Παρασκευή 25 Σεπτεμβρίου 2015

Early hours.

I’m feeling so inspired tonight. Which is a narcissistic, egomaniacal, self-centred, pseudo-intellectual bunch of crap. Not if you’re a real artist, like a big painter or musician or actor or something. If you’re someone like me, I mean. “Oh dear me, blimey, I’m so entirely encompassed by inspiration tonight, it’s utterly impossible to ignore, it’s seeping through my pores and filling the atmosphere!”.  What a moron.


Regardless. I’m inspired tonight. Trouble is, except the aforementioned, that I don’t know what the hell it is exactly I’m inspired about, or what the hell it is I’m inspired to bloody do. So I pace back and forth, unable to stop, unable to channel this energy, wasting time, feeling uneasy like I want to pee and there’s no toilet in sight. I don’t feel like talking to anyone, because I’m not in any position to put it into words, let alone attempt to explain what my problem is. I don’t feel like reading or baking or trying on 100 different outfits, or sleeping or running, because I deem all those activities unworthy of channelling my energy into. 

Πέμπτη 24 Σεπτεμβρίου 2015

Life lessons.

I’m beginning to realise something. Something that I knew of in theory, and that I’m now experiencing first hand. I’m realising that, except from good and bad people, there are also amoral people.
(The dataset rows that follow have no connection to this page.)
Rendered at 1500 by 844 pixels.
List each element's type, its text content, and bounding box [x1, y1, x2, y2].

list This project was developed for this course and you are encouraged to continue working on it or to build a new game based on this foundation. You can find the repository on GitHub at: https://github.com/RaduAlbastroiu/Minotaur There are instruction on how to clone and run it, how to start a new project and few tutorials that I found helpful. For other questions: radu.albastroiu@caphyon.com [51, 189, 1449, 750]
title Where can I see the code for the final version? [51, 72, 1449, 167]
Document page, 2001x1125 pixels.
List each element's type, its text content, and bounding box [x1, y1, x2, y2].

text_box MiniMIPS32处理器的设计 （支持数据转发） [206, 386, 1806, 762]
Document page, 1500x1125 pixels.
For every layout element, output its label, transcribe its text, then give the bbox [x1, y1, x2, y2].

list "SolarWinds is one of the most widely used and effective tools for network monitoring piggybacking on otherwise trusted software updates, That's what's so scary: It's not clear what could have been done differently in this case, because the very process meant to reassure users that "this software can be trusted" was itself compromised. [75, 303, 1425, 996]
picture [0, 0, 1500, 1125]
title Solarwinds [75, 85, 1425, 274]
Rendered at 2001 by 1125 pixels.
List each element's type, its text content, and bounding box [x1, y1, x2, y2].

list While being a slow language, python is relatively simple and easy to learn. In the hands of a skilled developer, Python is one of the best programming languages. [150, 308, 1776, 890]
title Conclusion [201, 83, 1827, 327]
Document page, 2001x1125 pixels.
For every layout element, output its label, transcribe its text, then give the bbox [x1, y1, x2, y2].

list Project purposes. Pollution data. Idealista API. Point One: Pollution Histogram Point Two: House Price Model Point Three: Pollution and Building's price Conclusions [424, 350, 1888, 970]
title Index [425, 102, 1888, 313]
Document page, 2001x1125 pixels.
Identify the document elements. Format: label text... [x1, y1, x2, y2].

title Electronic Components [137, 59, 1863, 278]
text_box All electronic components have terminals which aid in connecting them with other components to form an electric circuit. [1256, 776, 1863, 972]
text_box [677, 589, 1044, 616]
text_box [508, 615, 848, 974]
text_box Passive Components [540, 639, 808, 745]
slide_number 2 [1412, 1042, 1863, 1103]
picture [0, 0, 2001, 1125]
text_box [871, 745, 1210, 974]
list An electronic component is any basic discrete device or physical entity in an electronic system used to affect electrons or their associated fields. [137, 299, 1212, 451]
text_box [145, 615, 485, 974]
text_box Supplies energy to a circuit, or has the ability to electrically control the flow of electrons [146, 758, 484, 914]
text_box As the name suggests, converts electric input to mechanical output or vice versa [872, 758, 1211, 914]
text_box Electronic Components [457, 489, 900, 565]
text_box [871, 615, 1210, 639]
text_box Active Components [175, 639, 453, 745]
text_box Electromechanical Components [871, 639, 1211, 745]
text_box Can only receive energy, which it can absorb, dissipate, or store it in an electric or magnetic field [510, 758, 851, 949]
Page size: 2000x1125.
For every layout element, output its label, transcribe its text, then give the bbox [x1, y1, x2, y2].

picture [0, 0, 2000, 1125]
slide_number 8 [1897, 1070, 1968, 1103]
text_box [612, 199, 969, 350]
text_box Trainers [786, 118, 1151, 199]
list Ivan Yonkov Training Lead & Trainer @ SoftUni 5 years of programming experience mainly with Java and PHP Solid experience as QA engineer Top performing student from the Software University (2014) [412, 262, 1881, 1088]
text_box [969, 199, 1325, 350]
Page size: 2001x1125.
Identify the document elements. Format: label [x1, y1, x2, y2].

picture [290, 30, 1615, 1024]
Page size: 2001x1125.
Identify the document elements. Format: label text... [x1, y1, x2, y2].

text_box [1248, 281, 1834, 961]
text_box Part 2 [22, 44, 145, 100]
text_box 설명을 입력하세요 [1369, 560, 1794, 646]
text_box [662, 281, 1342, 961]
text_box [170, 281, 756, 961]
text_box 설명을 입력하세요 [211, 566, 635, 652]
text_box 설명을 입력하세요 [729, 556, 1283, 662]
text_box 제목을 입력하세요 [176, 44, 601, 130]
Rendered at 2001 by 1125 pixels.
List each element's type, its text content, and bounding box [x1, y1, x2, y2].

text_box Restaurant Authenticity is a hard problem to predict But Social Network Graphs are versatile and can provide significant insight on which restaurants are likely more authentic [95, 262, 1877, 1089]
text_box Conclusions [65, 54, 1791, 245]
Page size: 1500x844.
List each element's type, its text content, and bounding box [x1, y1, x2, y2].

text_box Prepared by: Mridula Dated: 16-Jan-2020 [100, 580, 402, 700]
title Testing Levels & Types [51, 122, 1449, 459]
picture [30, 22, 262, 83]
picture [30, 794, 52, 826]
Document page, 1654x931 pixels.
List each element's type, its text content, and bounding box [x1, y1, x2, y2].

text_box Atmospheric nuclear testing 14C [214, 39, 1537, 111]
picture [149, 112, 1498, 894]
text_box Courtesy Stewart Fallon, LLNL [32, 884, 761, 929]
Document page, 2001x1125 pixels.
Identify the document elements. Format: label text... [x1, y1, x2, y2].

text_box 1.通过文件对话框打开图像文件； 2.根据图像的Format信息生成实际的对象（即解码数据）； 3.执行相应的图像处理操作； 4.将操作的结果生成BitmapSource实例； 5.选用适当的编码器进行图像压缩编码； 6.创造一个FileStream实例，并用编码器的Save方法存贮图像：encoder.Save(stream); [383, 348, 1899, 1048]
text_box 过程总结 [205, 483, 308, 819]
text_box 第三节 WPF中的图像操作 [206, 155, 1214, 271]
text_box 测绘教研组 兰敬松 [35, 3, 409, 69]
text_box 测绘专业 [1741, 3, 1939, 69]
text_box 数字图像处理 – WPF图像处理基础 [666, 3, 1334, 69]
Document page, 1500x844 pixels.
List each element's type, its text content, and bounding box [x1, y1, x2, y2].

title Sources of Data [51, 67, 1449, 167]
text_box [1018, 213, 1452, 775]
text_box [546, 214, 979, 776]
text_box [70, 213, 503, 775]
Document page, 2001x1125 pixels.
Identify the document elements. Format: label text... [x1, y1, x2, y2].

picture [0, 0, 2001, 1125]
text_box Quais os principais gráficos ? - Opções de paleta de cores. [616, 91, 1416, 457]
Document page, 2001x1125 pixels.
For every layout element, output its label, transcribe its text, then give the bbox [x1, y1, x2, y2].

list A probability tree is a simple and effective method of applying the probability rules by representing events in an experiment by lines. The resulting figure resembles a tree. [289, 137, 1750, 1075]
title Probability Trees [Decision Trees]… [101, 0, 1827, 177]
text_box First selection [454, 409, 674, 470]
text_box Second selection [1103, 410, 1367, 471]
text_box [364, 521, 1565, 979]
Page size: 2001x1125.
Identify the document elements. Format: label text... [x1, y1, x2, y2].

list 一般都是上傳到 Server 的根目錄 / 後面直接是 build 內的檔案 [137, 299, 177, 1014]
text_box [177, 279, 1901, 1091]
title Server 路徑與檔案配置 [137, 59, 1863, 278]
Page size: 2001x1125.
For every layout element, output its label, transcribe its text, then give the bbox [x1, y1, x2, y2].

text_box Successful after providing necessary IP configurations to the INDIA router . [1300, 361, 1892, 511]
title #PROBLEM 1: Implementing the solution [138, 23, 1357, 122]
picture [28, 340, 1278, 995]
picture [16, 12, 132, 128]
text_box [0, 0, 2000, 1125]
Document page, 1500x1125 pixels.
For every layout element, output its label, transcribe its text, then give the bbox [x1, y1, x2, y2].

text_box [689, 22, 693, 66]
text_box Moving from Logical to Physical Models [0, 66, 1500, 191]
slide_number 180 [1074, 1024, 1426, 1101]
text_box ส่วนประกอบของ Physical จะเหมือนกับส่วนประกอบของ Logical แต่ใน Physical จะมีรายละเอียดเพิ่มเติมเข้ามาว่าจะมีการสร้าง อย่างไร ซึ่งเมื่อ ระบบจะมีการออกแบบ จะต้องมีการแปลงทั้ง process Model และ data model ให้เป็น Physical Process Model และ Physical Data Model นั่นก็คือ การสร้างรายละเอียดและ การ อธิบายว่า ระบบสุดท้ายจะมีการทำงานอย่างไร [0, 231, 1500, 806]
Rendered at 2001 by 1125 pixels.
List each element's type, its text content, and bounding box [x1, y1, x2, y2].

People who don’t care about something being right or wrong, who don’t see fair and unfair, cruelty or kindness. They only see what’s profitable, what’s the best investment, which move will lead them to the desirable result. They cannot be reasoned with. They cannot be touched or moved or approached. They cannot be fought. They are not inherently good or evil, they simply have no moral compass. They can be kind and cruel in equal measure, they can worship you or crush you down in equal measure not because they feel anything, not driven out of spite or malice or hatred or gentleness or love, but because doing so is just good business. They believe idealism is a vague romantic philosophical concept, not something you can live your life by. They only understand the language of growth, and they will kiss and kill without remorse to achieve it. They will not look back with fear or nostalgia. They will keep going until their heart, a solely functional body part, stops beating.

It’s a very strange thing to interact with them. In my case it’s infuriating, making my insides burn and generates in me a desire to crush them all and fix the injustices they caused. But that’s such a useless way to go about it, trying to fight someone who doesn’t value morals by using your own sense of morality. There’s no point screaming at them “This isn’t fair!” when they wouldn’t even react if you screamed “This is so kind of you!” or if you screamed full stop, for that matter. But there are so many of them out there. So many who don’t, and will never, realise what a despicable way this is to spend your days.